Carpark at Accure A blog about promotions, marketing, culture and more…
Categories: Business, General

A few of us here at Accure like to keep up to date with whats happening on a global scale in all sorts of matters. It fosters a rich set of ideas from which the group can draw on collectively. Recently though, I have found some slightly confusing messages from the renouned business information portals.

I find it odd that on the one hand, a BusinessWeek/BCG survey (results shown on above chart) only lists executive titles in their results on a study looking at where innovation comes from within a company. On the other hand, you have Harvard Business Review publishing articles telling us, “Because so much of the learning about customers and so much of the experimentation with different segmentations, value propositions, and delivery mechanisms involve the people who regularly deal with customers, it is essential for frontline employees to be at the center of the customer-centric innovation process.

Which is it guys, top-down or bottom-up?

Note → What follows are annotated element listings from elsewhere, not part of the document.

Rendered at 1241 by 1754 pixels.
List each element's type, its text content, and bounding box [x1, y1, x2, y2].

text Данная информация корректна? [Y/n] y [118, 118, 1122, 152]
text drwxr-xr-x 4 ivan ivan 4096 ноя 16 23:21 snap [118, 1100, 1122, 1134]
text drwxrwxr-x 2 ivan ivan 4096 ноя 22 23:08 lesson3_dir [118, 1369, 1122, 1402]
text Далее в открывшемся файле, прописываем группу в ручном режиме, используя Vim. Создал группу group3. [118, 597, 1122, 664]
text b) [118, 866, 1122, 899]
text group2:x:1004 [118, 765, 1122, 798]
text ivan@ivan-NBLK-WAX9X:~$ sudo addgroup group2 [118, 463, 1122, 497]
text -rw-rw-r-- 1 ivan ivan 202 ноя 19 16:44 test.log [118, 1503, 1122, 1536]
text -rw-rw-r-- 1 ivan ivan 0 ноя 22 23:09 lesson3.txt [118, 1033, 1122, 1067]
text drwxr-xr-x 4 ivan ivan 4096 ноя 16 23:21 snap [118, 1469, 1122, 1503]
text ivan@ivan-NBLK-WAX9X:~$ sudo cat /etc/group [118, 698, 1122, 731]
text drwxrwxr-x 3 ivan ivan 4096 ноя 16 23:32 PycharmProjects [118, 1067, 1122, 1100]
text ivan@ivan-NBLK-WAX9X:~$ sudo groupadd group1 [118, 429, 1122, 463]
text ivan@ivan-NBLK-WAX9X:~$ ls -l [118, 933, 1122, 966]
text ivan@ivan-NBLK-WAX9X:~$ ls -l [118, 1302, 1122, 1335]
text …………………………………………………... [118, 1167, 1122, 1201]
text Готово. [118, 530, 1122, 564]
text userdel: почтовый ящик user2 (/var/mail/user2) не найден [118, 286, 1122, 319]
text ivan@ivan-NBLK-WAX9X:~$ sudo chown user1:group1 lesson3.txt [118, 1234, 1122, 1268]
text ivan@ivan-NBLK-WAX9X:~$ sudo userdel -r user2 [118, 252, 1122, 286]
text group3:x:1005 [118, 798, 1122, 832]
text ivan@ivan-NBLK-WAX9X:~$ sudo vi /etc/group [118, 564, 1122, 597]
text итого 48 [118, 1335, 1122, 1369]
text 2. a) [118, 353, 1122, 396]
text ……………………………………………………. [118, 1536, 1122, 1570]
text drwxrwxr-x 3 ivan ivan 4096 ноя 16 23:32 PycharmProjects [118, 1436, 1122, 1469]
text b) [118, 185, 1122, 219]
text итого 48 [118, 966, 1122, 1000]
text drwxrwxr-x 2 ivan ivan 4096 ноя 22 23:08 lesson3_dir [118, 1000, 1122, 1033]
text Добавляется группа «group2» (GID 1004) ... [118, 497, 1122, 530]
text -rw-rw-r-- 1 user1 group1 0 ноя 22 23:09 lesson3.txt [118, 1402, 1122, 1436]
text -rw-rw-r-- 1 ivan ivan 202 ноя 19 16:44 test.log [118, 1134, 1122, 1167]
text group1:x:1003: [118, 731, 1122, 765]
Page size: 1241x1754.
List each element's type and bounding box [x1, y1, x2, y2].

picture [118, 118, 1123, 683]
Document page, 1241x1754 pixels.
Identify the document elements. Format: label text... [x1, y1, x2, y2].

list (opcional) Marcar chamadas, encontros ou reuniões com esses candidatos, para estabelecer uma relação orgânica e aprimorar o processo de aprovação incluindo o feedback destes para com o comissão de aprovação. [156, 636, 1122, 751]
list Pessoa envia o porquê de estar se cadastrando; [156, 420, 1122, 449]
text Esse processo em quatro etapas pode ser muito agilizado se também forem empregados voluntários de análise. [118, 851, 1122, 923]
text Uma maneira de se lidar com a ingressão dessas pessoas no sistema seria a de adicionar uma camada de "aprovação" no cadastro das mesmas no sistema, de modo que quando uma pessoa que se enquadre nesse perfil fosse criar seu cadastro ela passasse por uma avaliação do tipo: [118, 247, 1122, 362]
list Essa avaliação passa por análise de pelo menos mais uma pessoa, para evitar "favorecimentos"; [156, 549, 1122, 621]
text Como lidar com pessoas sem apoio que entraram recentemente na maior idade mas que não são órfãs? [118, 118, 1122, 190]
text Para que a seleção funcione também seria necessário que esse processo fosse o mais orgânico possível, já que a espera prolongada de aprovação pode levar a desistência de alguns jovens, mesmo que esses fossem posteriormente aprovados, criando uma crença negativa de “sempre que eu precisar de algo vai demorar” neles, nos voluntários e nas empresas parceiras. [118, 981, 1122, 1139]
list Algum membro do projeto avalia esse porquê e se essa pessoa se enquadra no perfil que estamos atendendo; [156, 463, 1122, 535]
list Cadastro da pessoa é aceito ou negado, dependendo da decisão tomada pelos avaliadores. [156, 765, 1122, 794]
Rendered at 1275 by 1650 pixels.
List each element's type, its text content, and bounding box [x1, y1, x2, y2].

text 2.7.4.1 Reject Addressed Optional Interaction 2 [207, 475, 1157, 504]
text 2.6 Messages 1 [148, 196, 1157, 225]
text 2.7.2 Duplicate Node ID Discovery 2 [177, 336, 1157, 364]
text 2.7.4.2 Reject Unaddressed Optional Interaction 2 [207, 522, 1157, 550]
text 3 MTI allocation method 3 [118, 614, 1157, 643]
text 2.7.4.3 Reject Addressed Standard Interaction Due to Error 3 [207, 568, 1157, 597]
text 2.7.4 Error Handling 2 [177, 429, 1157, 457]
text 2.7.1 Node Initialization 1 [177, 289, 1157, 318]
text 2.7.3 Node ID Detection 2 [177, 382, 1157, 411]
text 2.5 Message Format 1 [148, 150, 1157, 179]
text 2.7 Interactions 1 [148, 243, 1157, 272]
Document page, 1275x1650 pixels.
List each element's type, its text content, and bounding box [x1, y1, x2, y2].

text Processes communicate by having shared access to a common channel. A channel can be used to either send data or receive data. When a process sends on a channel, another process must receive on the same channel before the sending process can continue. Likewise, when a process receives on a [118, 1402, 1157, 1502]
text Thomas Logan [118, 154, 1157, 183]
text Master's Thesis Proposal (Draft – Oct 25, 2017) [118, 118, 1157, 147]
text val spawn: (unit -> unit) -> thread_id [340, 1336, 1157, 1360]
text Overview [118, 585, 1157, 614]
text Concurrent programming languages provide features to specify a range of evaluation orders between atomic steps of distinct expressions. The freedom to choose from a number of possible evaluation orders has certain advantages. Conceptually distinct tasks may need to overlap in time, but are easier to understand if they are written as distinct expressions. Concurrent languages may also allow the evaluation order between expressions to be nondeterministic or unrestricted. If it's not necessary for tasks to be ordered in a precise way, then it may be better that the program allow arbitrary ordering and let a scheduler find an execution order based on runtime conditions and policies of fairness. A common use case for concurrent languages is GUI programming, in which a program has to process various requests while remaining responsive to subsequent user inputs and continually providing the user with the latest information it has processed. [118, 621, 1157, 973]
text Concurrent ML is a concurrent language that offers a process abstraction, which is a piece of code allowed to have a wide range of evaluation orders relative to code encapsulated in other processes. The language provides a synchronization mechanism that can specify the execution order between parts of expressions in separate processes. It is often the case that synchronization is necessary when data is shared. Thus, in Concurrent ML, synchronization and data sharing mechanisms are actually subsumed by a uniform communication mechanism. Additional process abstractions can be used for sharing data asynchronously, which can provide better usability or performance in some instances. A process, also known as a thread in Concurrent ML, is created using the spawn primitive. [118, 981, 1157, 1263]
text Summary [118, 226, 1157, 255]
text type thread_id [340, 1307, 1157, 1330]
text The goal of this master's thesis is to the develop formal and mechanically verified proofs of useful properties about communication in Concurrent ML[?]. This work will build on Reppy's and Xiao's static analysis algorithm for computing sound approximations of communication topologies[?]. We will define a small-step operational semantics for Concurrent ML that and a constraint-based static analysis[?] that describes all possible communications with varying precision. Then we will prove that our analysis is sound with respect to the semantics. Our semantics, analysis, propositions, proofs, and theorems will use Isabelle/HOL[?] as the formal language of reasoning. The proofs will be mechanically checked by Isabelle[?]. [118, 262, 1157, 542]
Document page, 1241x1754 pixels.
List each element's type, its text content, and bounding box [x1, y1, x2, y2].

Apart from the rather annoying titles that contain VP in them, it would appear from the chart that the companies surveyed certainly are not reading HBR. Have they got it all wrong? Maybe…Maybe not.
I guess it’s easy for someone like me at a boutique marketing outfit to express ideas of “innovation spread”. Its not as easy when you have thousands of employees across many divisions each lacking the time or inclination to decode the complexities of their rich ideas. And that’s just the first part, then there’s getting it into practice.
Nonetheless, one of our axioms at Accure is that innovation should be extracted from both ends of the spectrum and everything inbetween. Good ideas come from everywhere and its from everywhere that yields more and better ideas. Learning from across the organisation should be proliferated throughout and support from the top is essential in forming a landscape that is committed to the qualities of innovation.